CinemaxX AG: Gerichtlicher Vergleich beendet Spruchverfahren

In dem Spruchverfahren vor dem Landgericht Hamburg haben die Parteien sich auf eine Ausgleichszahlung geeinigt. Die Barabfindung soll laut Vergleich vom 1. März 2016 je Stückaktie 9,76 Euro betragen.

In dem aktienrechtlichen Spruchverfahren beim Landgericht Hamburg (Az. 412 HKO 16/14) zur Bestimmung der angemessenen Barabfindung nach dem Ausschluss von Minderheitsaktionären (§§ 327a ff. AktG) gibt die Antragsgegnerin, die Vue Beteiligungs GmbH, Hamburg, den Inhalt des gemäß Beschluss des

Landgerichts Hamburg vom 1. März 2016 festgestellten Vergleichs

bekannt:

(...) "Die in dem Übertragungsbeschluss vom 29. August 2013 festgesetzte und mit gerichtlichem Vergleich vom 31. Januar 2014 auf EUR 8,76 erhöhte Barabfindung wird um EUR 1,00 auf einen Endbetrag von EUR 9,76 je Stückaktie erhöht.

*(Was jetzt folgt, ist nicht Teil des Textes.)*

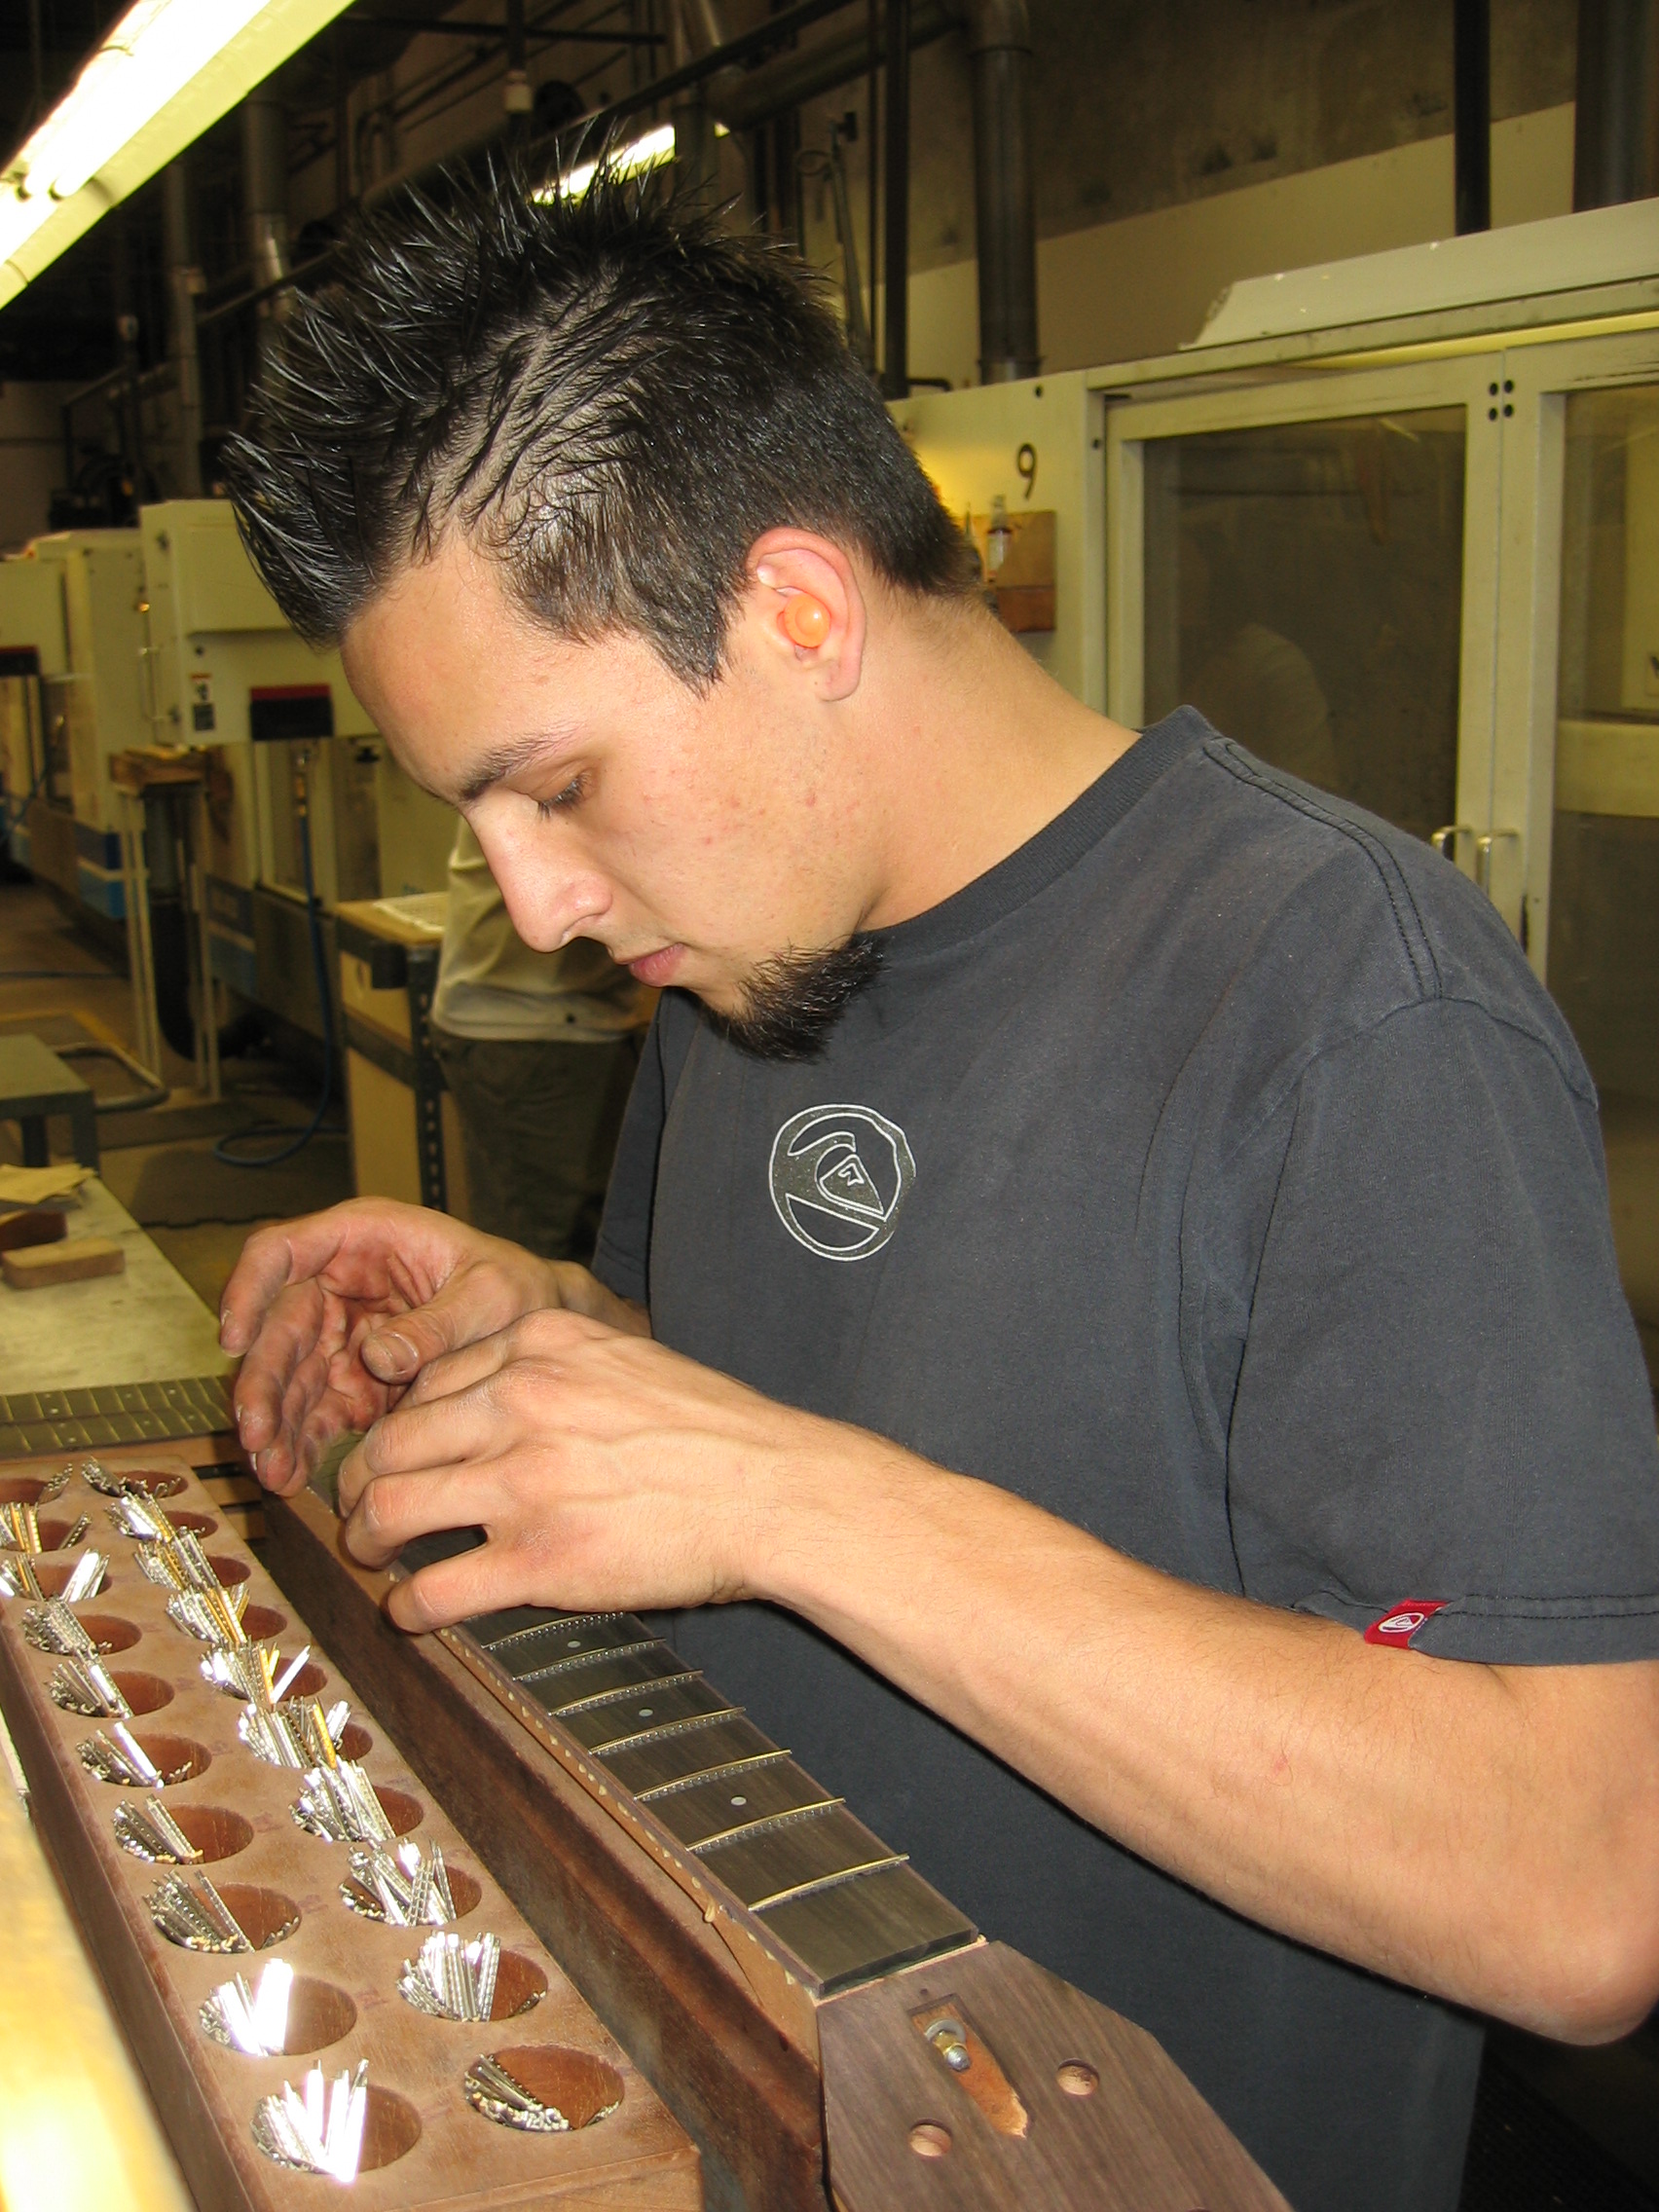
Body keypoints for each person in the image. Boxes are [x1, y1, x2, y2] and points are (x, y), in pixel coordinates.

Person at [215, 172, 1659, 2212]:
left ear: (799, 614)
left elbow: (1578, 1888)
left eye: (557, 786)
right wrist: (546, 1327)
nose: (534, 902)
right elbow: (780, 1374)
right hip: (744, 2069)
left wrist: (789, 1497)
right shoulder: (743, 956)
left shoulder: (1344, 998)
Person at [432, 817, 649, 1261]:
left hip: (542, 1021)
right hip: (536, 1028)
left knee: (543, 1237)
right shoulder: (552, 787)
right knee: (549, 1254)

(...) Der Erhöhungsbetrag ist gemäß § 327b Abs. 2 Halbsatz 1 AktG mit jährlich 5 Prozentpunkten über dem jeweiligen Basiszinssatz nach § 247 BGB seit Bekanntmachung der Eintragung des Übertragungsbeschlusses in das Handelsregister am 7. Februar 2014 zu verzinsen."